— WHAT TO DO —
1 – Update the chapter summaries by rewriting the part starting with "Chapter XVII: Spim" and going on through "standards and weights.", putting "recording industry" in place of "musical industry".
2 – In the chapter summaries, what does the mathematical model in Chapter XVII propose charging, and on what basis?
3 – Carry the chapter summaries forward, beginning right after their final sentence.

Chapter XVII: Spim and Advertisement: Proposing a Model For Charging Intrusion
Dionysios Politis, Aristotle University of Thessaloniki, Greece
An issue factually challenging the peer-to-peer nature of the Internet is the increase of spam trafficking. Having reached record levels the last years, it raised consciousness that Internet communication was endangered by an erosive threat similar to the uncontrollable, massive free circulation of MP3s that devastated the musical industry. Recent combined advances in the software industry and in the legal front have reduced the phenomenon. The technical, social, financial and legal parameters of this campaign are examined in this chapter under the prism of a networked economy. A mathematical model is proposed for charging spam based on advertisement standards and weights.
Chapter XVIII: European E-Signatures Solutions on the Basis of PKI Authentication Technology
IIoannis P. Chochliouros, Hellenic Telecommunications Organization S.A.(ΟΤΕ), Greece
Anastasia S. Spiliopoulou, Lawyer, Athens Bar Association, Greece
Stergios P. Chochliouros, Hellenic Telecommunications Organization S.A.(ΟΤΕ), Greece
Konstantinos N. Voudouris, Technological Educational Institute of Athens, Greece
This chapter presents systems of certification authorities and registration authorities and other supporting servers and agents that perform certificate management, archive management, key management, and token management functions. These activities that support security policy by monitoring and controlling security services, elements and mechanisms, distributing security information, and reporting security events are examined with the main focus on PKI authentication technology.

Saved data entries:
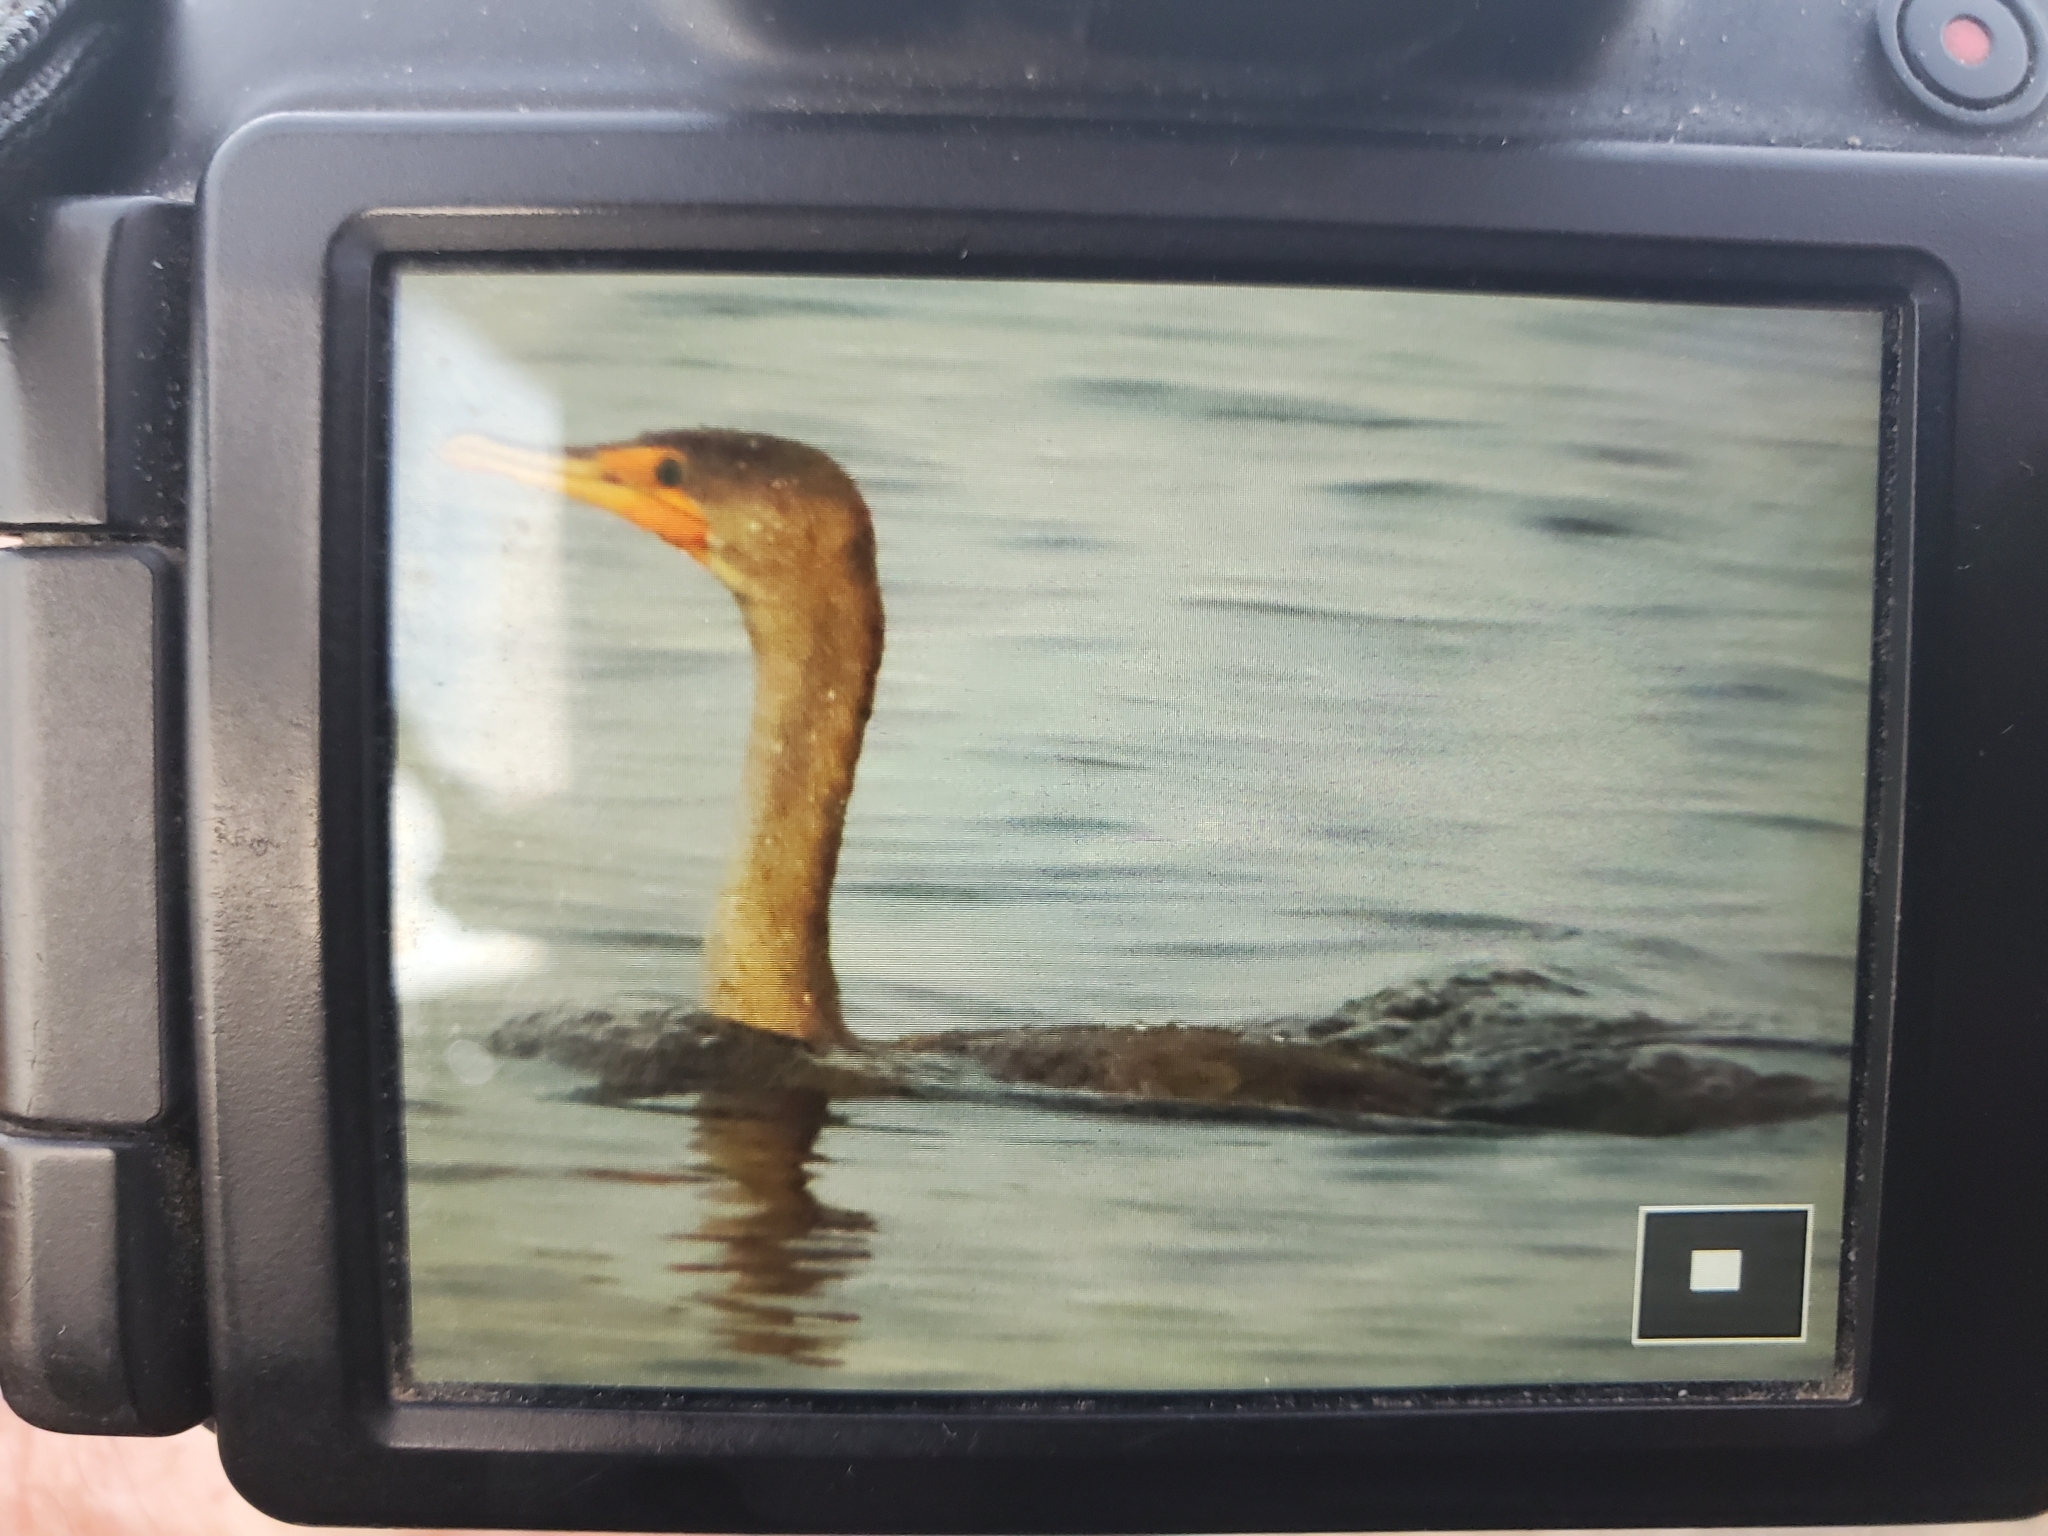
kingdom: Animalia
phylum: Chordata
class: Aves
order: Suliformes
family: Phalacrocoracidae
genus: Phalacrocorax
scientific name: Phalacrocorax auritus
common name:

— RESPONSES PER TASK —
1 –
Chapter XVII: Spim and Advertisement: Proposing a Model For Charging Intrusion
Dionysios Politis, Aristotle University of Thessaloniki, Greece
An issue factually challenging the peer-to-peer nature of the Internet is the increase of spam trafficking. Having reached record levels the last years, it raised consciousness that Internet communication was endangered by an erosive threat similar to the uncontrollable, massive free circulation of MP3s that devastated the recording industry. Recent combined advances in the software industry and in the legal front have reduced the phenomenon. The technical, social, financial and legal parameters of this campaign are examined in this chapter under the prism of a networked economy. A mathematical model is proposed for charging spam based on advertisement standards and weights.

2 – It proposes charging spam based on advertisement standards and weights.

3 –
Chapter XIX: Security of Alternative Delivery Channels in Banking: Issues and Countermeasures
Manish Gupta, State University of New York, USA
H. Raghav Rao, State University of New York, USA
Shambhu Upadhyay, State University of New York, USA
To sustain competitive advantages, financial institutions continuously strive to innovate and offer new banking channels to their customers as technology creates new dimensions to their banking systems. One of the most popular such diversification of channel is electronic banking (e-banking). Information assurance is a key component in e-banking services. This chapter investigates the information assurance issues and tenets of e-banking security that would be needed for design, development and assessment of an adequate electronic security infrastructure. The technology terminology and frameworks presented in the paper are with the view to equip the reader with a glimpse of the state-of-art technologies that may help towards learned and better decisions regarding electronic security.